Ferrère Laguerre écrit de lui: “Tantôt d’une humeur sombre et même découragée, tantôt pathétique grâce à la prosodie si simple et à la mélodie si sobre, d’un charme envoûtant et doux, d’une joie débordante et malicieuse, due à la vivacité du rythme et à la légèreté des accents. Les chansons de Ti Paris, riches de personnalité, de spontanéité et d’une grande saveur poétique enrichissent le patrimoine d’une nation qui chante ses tracas, ses tribulations et ses joies. Elles demeurent l’une des sources les plus valables de notre art populaire.” Jusqu’au début des années 1970, “Ti Paris” damait encore le pion aux groupes de l’heure, ainsi qu’aux mini-jazz qui commençaient à occuper le devant de la scène.
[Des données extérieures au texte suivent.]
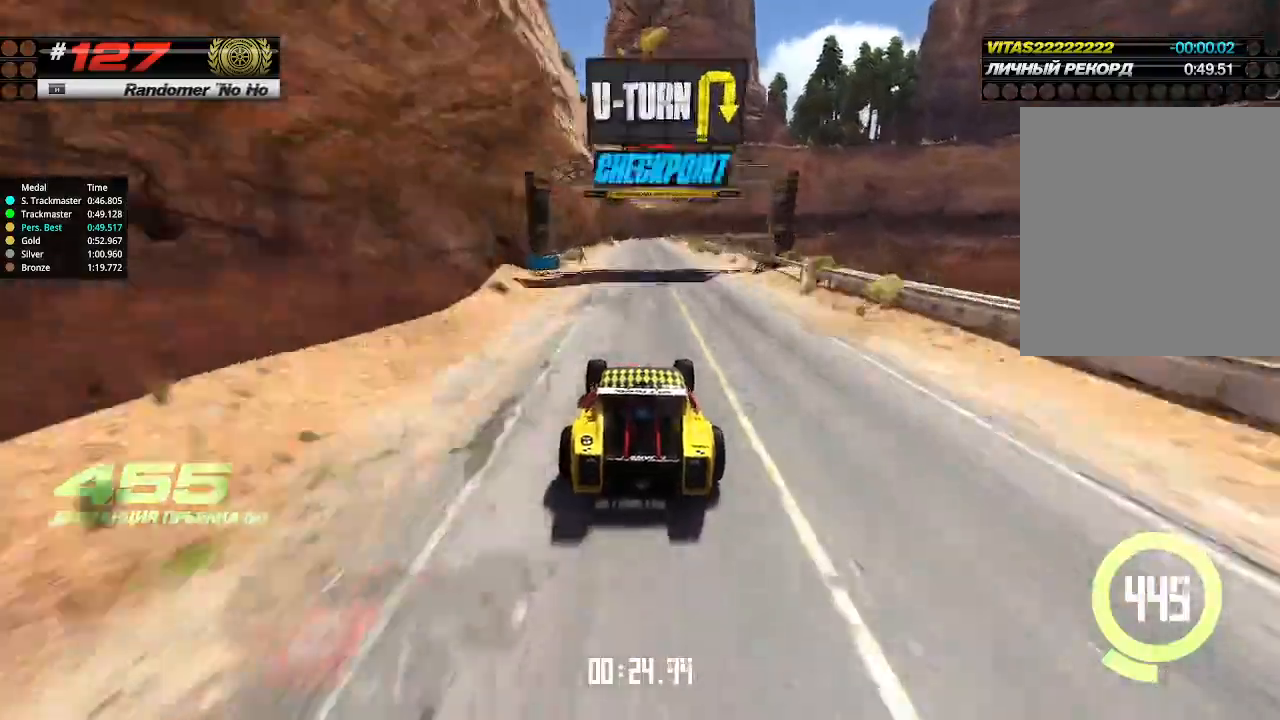
{"keys": ["up"], "events": []}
Puis, advint l’éclipse et l’on perdit ses traces, même au Portail de Léogâne sur le Boulevard Jean Jacques Dessalines, où il s’attardait toujours en quête d’un délicieux “bega”. Découragé, miné et exploité par le milieu affairiste, il se retira dans son Jacmel natal. C’est de là que parvint un matin de mars 1979, la triste nouvelle de sa mort à l’âge de 46 ans. Ce troubadour impénitent, l’éternel “Ti Paris” dont “la fureur de vérité s’envolait sur une musique aussi belle que sensible, curieux mais doux contraste d’un cœur franc qui croyait en la vie”*.